Fifty homeowners in Fremantle have already signed up for the RENeW Nexus energy trial, but Curtin uni project manager Karla Fox-Reynolds says they’re looking for more.
“The houses are considered either consumers or prosumers of energy,” she explains.
“The prosumers have renewable energy installed on their property in either solar PV on the roof or batteries.
“They’re generating and consuming energy, and typically excess electricity is exported to the grid and Synergy pays the export.
“But for this trial, the consumers would buy the energy from the prosumer, via the grid.”

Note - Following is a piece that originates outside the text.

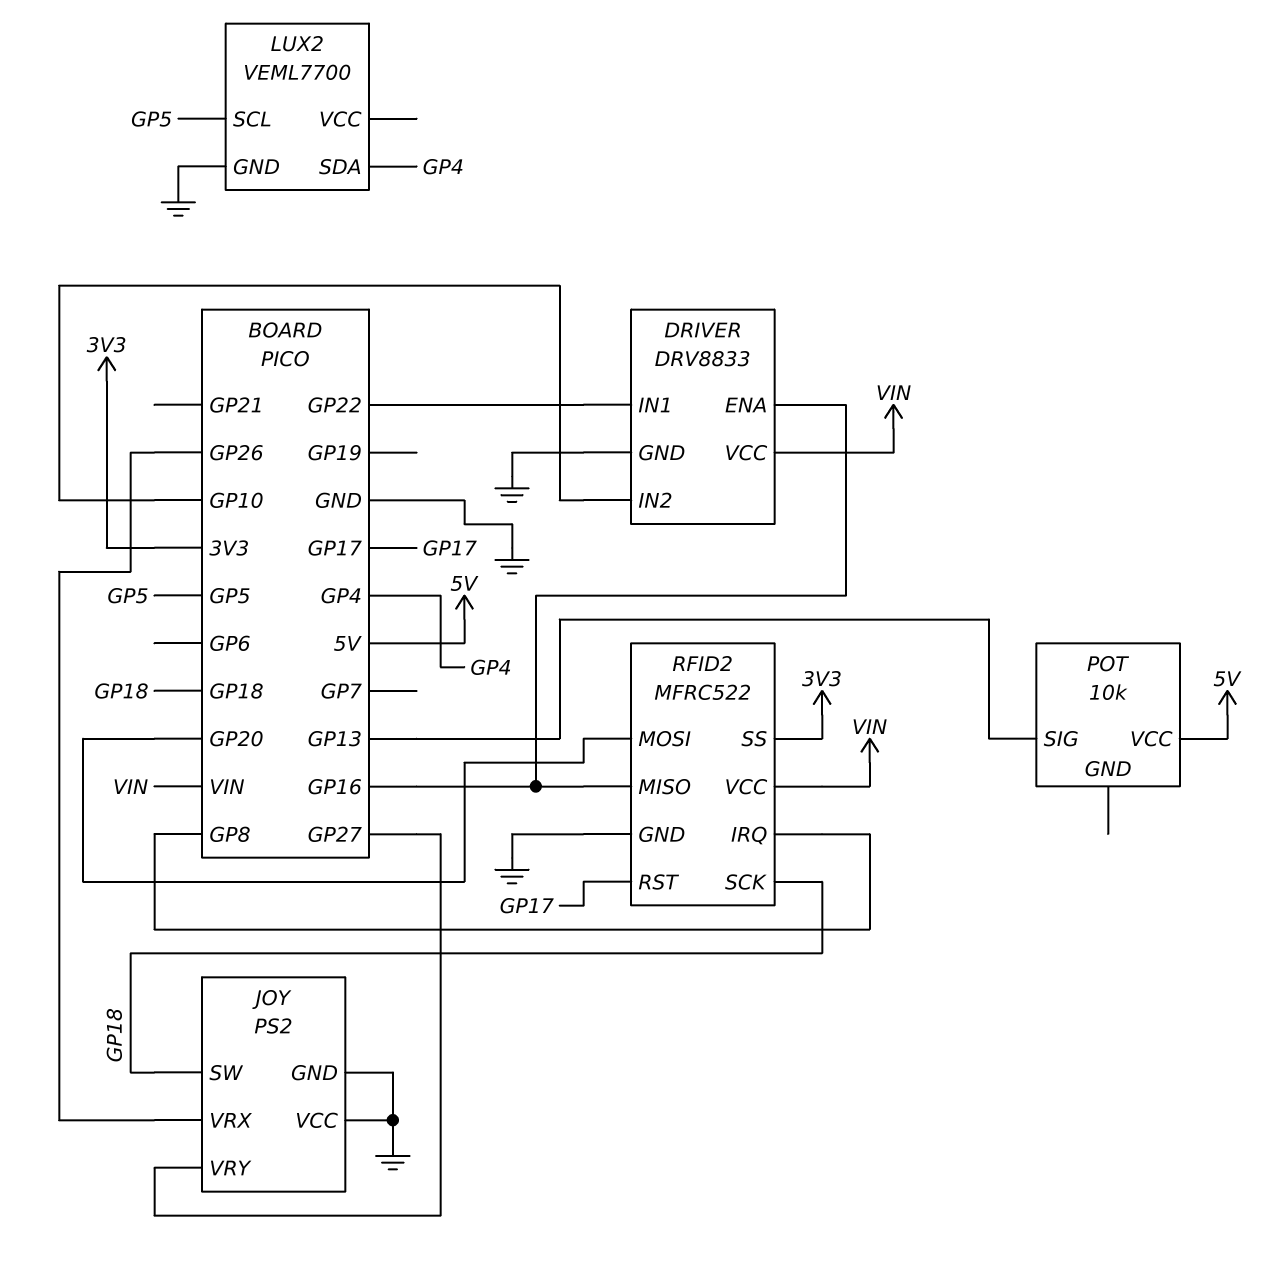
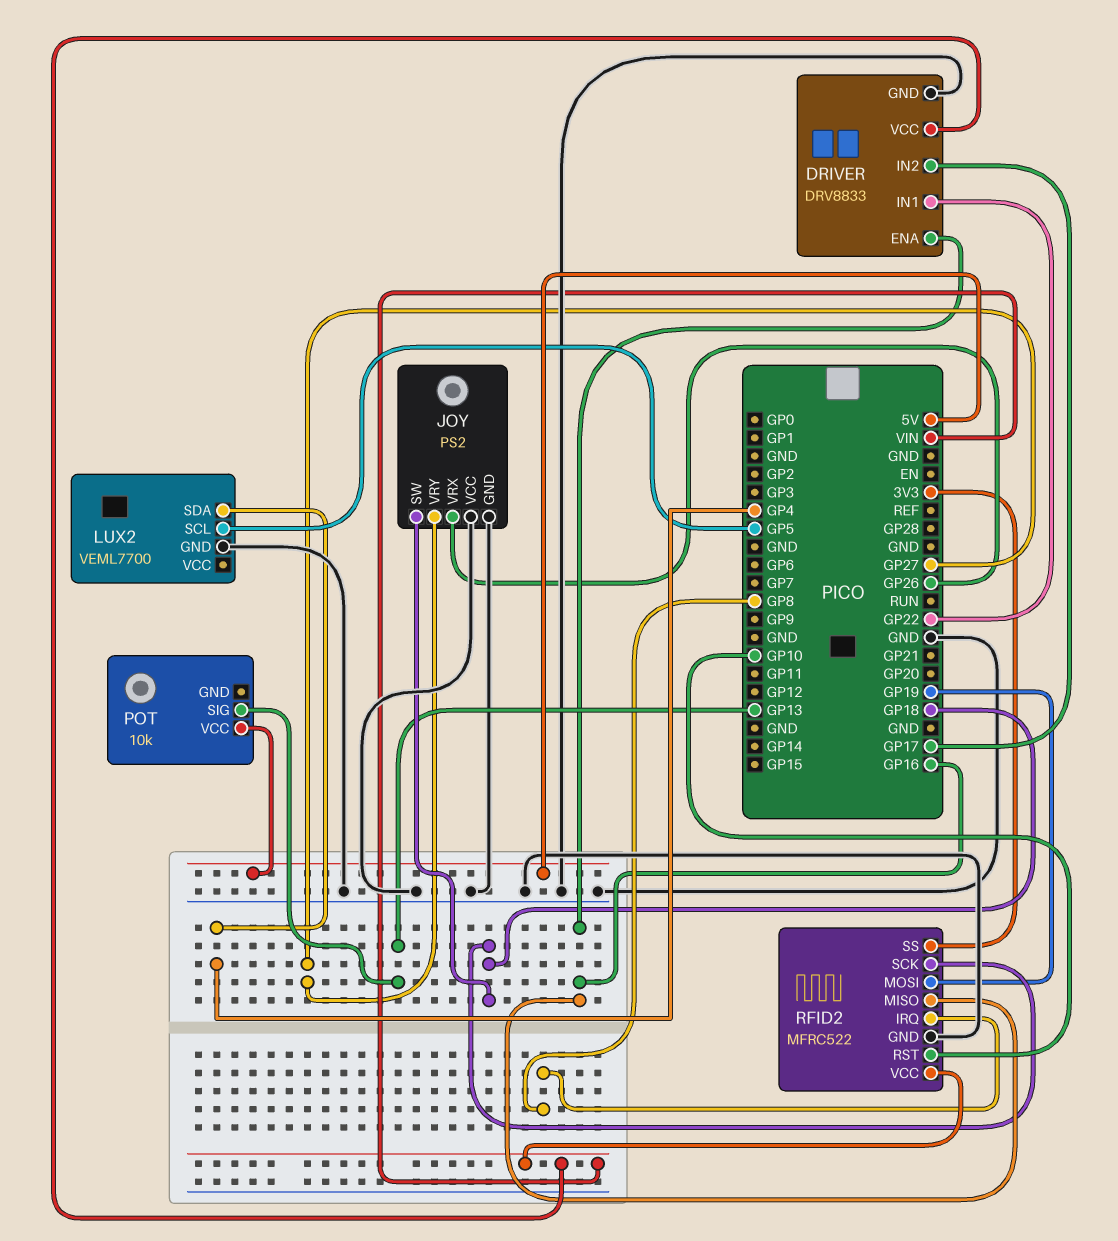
DRIVER pin IN2: GP10 -> GP17
RFID2 pin MOSI: GP20 -> GP19
RFID2 pin RST: GP17 -> GP10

The trial will also explore how neighbours can share water, sourced from rainwater and grey water tanks, through the network.
The research is in the data-collection phase, and participants are given an energyOS app to track and understand their generation and usage.
“Data analytics will determine trading logic, suitable conditions, stakeholder satisfaction, utilisation of assets and efficiency gains,” says Ms Fox-Reynolds.
“This project will enable research and data analysis to support and inform the transition to a new energy and water network in Western Australia.”
Prosumer participant Greg O’Byrnes, from the “Little House” sustainable home, says the idea behind RENeW Nexus is exciting.
“I don’t believe we’ll have a power network, the way we do now, coming from one central source for much longer,” he says.
“A decentralised grid is totally the way forward and it’s not a matter of if, but when.”
His home exports about 60 per cent of its electricity to the grid.
“In an ideal world I’ll be able to choose to buy and sell my electricity on a buy and demand basis, which makes everyone a winner,” he says.
The $8.2 million RENeW Nexus project is receiving $2.75m from the Australian Government through the Smart Cities and Suburbs Program which aims to help local governments and communities use smart technology and public data to make cities more sustainable.